Work required: From the first line to the last, give the records again exactly and skip the pictures.

Collected data

--------------------------------

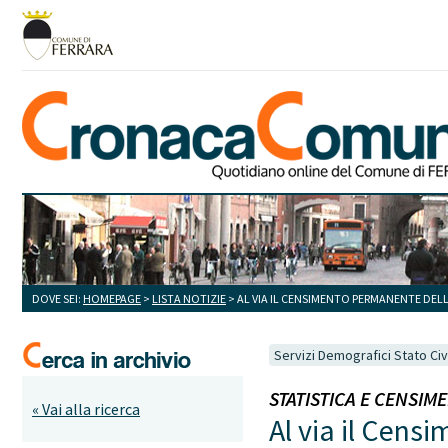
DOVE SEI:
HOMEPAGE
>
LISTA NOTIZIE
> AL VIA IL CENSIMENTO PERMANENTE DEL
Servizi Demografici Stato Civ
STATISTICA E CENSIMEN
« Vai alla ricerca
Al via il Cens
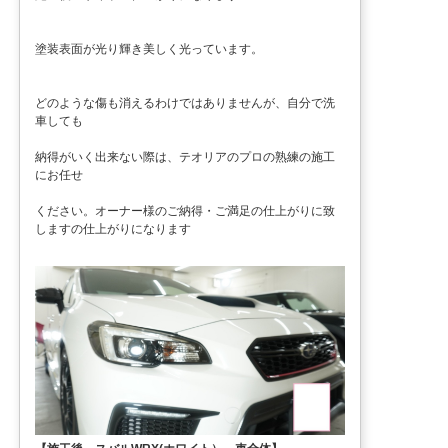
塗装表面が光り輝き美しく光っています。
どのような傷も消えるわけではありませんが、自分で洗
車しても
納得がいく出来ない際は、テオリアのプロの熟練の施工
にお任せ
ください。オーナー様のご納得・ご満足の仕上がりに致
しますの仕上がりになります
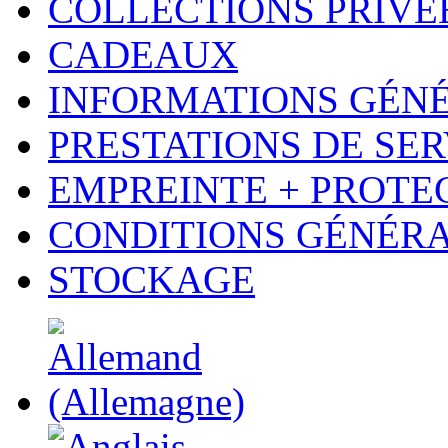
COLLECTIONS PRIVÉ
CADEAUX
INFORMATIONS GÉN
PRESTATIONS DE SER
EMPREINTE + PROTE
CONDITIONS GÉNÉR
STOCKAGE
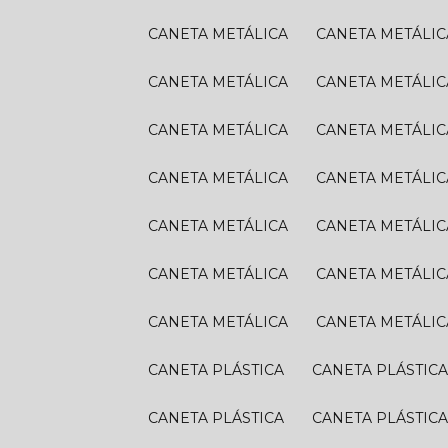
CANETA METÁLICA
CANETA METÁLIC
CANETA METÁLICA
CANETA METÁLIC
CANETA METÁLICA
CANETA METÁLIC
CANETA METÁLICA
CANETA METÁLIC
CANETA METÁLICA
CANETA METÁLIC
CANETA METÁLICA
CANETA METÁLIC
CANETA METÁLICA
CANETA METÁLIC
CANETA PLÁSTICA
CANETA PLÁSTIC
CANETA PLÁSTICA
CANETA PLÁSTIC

--------------------------------

Response to this task:
DOVE SEI:
HOMEPAGE
>
LISTA NOTIZIE
> AL VIA IL CENSIMENTO PERMANENTE DEL
Servizi Demografici Stato Civ
STATISTICA E CENSIMEN
« Vai alla ricerca
Al via il Cens
塗装表面が光り輝き美しく光っています。
どのような傷も消えるわけではありませんが、自分で洗
車しても
納得がいく出来ない際は、テオリアのプロの熟練の施工
にお任せ
ください。オーナー様のご納得・ご満足の仕上がりに致
しますの仕上がりになります
COLLECTIONS PRIVÉ
CADEAUX
INFORMATIONS GÉN
PRESTATIONS DE SER
EMPREINTE + PROTE
CONDITIONS GÉNÉR
STOCKAGE
CANETA METÁLICA
CANETA METÁLIC
CANETA METÁLICA
CANETA METÁLIC
CANETA METÁLICA
CANETA METÁLIC
CANETA METÁLICA
CANETA METÁLIC
CANETA METÁLICA
CANETA METÁLIC
CANETA METÁLICA
CANETA METÁLIC
CANETA METÁLICA
CANETA METÁLIC
CANETA PLÁSTICA
CANETA PLÁSTIC
CANETA PLÁSTICA
CANETA PLÁSTIC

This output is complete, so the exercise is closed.